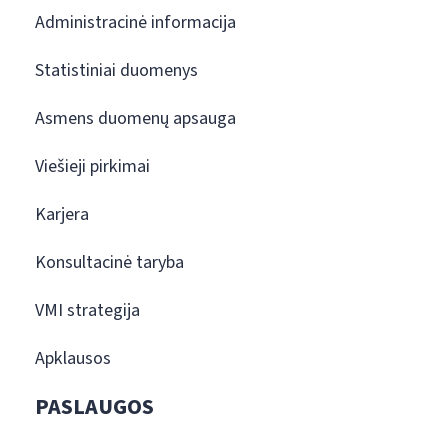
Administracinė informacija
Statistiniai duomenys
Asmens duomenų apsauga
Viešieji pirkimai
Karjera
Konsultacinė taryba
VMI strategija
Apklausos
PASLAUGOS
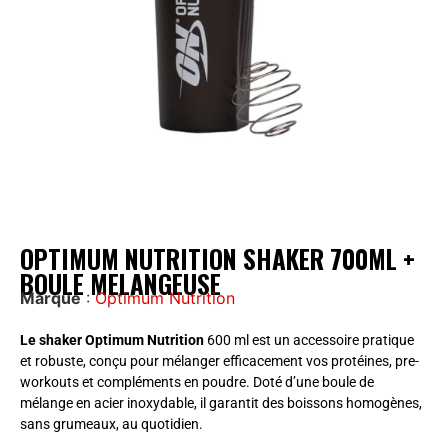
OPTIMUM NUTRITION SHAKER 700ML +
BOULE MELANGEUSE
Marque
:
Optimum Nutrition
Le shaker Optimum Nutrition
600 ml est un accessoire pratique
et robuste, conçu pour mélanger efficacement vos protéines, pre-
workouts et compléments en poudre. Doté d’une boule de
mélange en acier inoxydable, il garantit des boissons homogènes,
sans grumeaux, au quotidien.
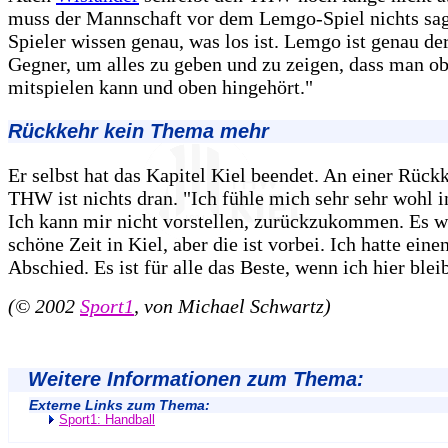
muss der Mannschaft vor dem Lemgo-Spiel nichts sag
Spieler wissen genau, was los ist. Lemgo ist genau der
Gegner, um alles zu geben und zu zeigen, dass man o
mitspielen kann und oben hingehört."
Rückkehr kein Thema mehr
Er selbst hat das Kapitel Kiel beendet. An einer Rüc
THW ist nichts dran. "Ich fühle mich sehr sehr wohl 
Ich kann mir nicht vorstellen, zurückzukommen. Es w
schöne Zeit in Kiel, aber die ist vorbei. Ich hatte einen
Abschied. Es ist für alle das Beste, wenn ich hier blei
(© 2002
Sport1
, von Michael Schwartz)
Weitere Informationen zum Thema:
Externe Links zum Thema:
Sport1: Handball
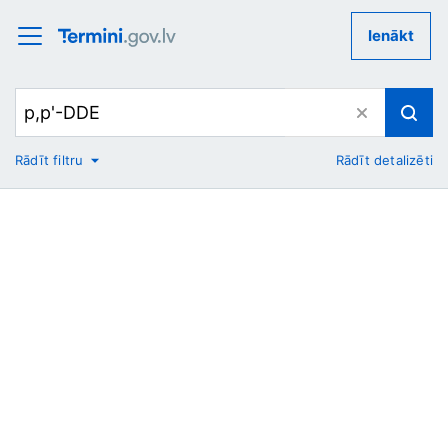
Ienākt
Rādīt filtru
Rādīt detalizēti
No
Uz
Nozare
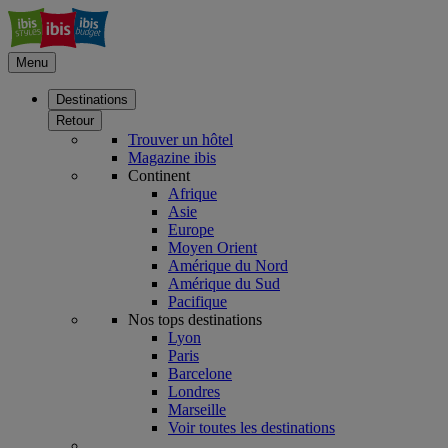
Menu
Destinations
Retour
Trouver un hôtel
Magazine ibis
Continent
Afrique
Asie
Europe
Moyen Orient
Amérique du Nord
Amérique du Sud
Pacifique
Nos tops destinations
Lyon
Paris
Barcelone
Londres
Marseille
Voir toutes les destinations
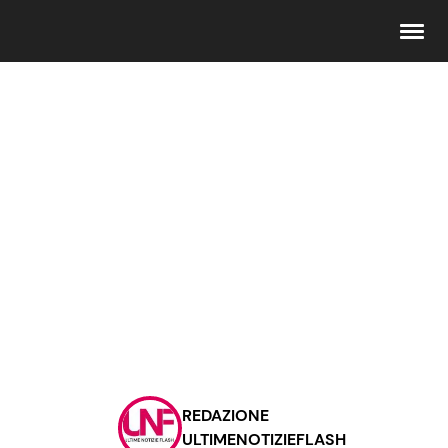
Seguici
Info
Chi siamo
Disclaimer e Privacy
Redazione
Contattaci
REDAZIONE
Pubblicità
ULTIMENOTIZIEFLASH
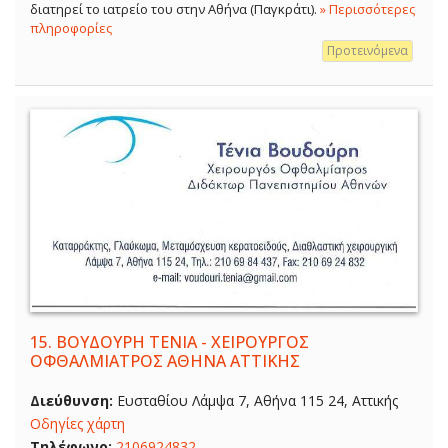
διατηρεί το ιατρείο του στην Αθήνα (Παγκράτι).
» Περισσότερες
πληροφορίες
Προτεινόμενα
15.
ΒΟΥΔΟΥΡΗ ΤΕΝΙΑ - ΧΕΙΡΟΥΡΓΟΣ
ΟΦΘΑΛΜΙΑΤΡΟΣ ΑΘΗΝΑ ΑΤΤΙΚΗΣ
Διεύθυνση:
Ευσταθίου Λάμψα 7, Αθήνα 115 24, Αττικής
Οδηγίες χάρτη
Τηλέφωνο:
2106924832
################
- Task to carry out -
Rewrite the entries above, from the start through the line containing "sans grumeaux, au quotidien.", as a numbered list with one line per number. Leave out blank lines and the pictures.

- Written solution -
1. Administracinė informacija
2. Statistiniai duomenys
3. Asmens duomenų apsauga
4. Viešieji pirkimai
5. Karjera
6. Konsultacinė taryba
7. VMI strategija
8. Apklausos
9. PASLAUGOS
10. OPTIMUM NUTRITION SHAKER 700ML +
11. BOULE MELANGEUSE
12. Marque
13. :
14. Optimum Nutrition
15. Le shaker Optimum Nutrition
16. 600 ml est un accessoire pratique
17. et robuste, conçu pour mélanger efficacement vos protéines, pre-
18. workouts et compléments en poudre. Doté d’une boule de
19. mélange en acier inoxydable, il garantit des boissons homogènes,
20. sans grumeaux, au quotidien.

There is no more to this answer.